Bertrand zögerte. Er dachte an Monique, seinen Sohn Daniel und die kleine Marie. Was würde man wohl mit ihnen machen, wenn er nicht verriet, wo die Bücher waren?
Von draußen drangen Geräusche eines ankommenden Fahrzeugs herein.
Bertrand wurde aus seinen Gedanken gerissen.
Vor der Eingangstür wurden Hacken zusammengeschlagen. Ein SS-Offizier betrat das Haus. Auf seiner Uniformmütze war unter dem Reichsadler mit dem Hakenkreuz der Totenkopf zu erkennen, darunter zierten zwei silberne Kordeln die Mütze. Auf dem dunklen Stoff blitzten verschiedene Abzeichen und Orden. In dem Gesicht des Mannes zeigte sich keine Regung, die Lippen waren zusammengepresst. Mit stahlblauen Augen nahm er die Situation auf und ging dann langsam weiter in den Wohnraum. Die Soldaten nahmen Haltung an.
»Was geht hier vor?« Die befehlsgewohnte und kalte Stimme des SS-Offiziers ließ keinen Zweifel daran, dass er eine harte Linie bevorzugte und erwartete, dass seine Entscheidungen sofort umgesetzt wurden.
»Wir haben bei der Durchsuchung des Hauses ein Funkgerät gefunden«, fasste der Major die aktuelle Situation zusammen. »Die Codebücher suchen wir noch.
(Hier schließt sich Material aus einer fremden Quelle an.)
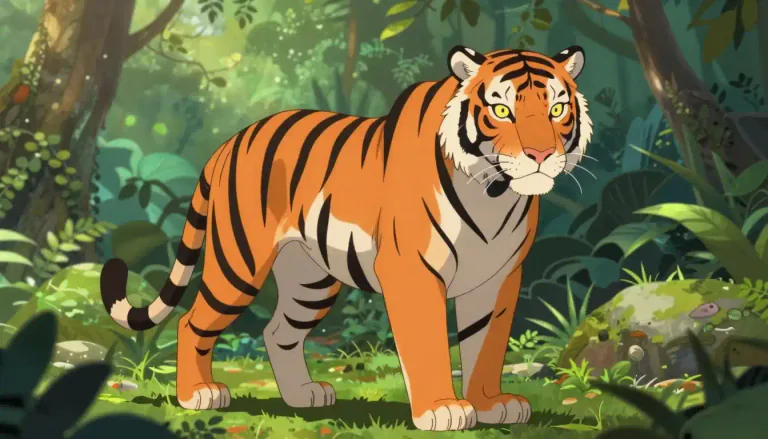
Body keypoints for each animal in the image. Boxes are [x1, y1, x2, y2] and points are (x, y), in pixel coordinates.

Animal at [100, 45, 592, 431]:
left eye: (556, 109)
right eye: (502, 110)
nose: (541, 155)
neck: (493, 193)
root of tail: (228, 143)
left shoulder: (499, 276)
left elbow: (486, 344)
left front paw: (491, 404)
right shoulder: (412, 271)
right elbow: (429, 343)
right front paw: (442, 410)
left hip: (309, 280)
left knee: (278, 331)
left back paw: (303, 395)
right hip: (240, 263)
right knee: (191, 321)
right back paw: (199, 394)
Unser Peilwagen hat festgestellt, dass von hier Funksprüche abgesetzt wurden. Es ist uns jedoch gelungen, den Funkverkehr zu stören, sodass bei den Empfängern nichts Brauchbares angekommen sein dürfte.«
Bertrand schluckte.
»Mitglieder der Résistance sind augenblicklich zu erschießen«, sagte der SS-Mann. Er griff an sein Pistolenhalfter, zog die Waffe und richtete sie auf Bertrand und seine Familie.
Monique starrte den SS-Offizier entsetzt an und schob Marie zitternd hinter sich. Bertrand stellte sich schützend vor seinen Sohn.
»Einen Moment«, versuchte der Major den SS-Mann zu stoppen. »Ich bin mit den Gefangenen noch nicht fertig.«
»Das sind Feinde unseres Vaterlands, die mit den Engländern kollaborieren. Darauf steht die Todesstrafe und die wird umgehend vollstreckt.« Der SS-Offizier entsicherte seine Pistole.
»Das sind meine Gefangenen und ich werde sie erst verhören. Vielleicht gelingt es uns, noch wertvolle Hinweise zu bekommen, Herr Sturmbannführer.« Der Major stellte sich vor den SS-Offizier, zwischen ihn und die Familie. »Wir brauchen jede Information über die Invasion, die wir kriegen können. Und wir müssen jede Gelegenheit nutzen, an weitere Details zu kommen.«
»Was fällt Ihnen ein, Herr Major. Gehen Sie sofort zur Seite oder soll ich Sie wegen Zusammenarbeit mit dem Feind erschießen?«
»Sie haben mir keine Befehle zu erteilen«, erwiderte der Major in einem festen Ton.
»Auch wenn Sie mir vom Rang her gleichgestellt sind, Herr Major«, sagte der SS-Offizier mit drohender Stimme, »das Kommando dieses Sonderauftrags führe ich. Daher haben Sie meinen Anweisungen Folge zu leisten und ich befehle Ihnen ein letztes Mal. Gehen Sie zur Seite.«
Der Major rührte sich nicht von der Stelle.
Die Sonne erhob sich weiter über die umliegenden Berge der Bretagne und ein gelber Streifen lag bereits auf dem Dach des Bauernhauses. Der Himmel hatte ein kräftiges Blau angenommen und konkurrierte mit dem saftigen Grün der Pflanzen. Auf der Stromleitung neben dem Schornstein ließen sich zwei Vögel nieder und zwitscherten ihre Melodie.
Plötzlich peitschte ein Schuss durch das Haus.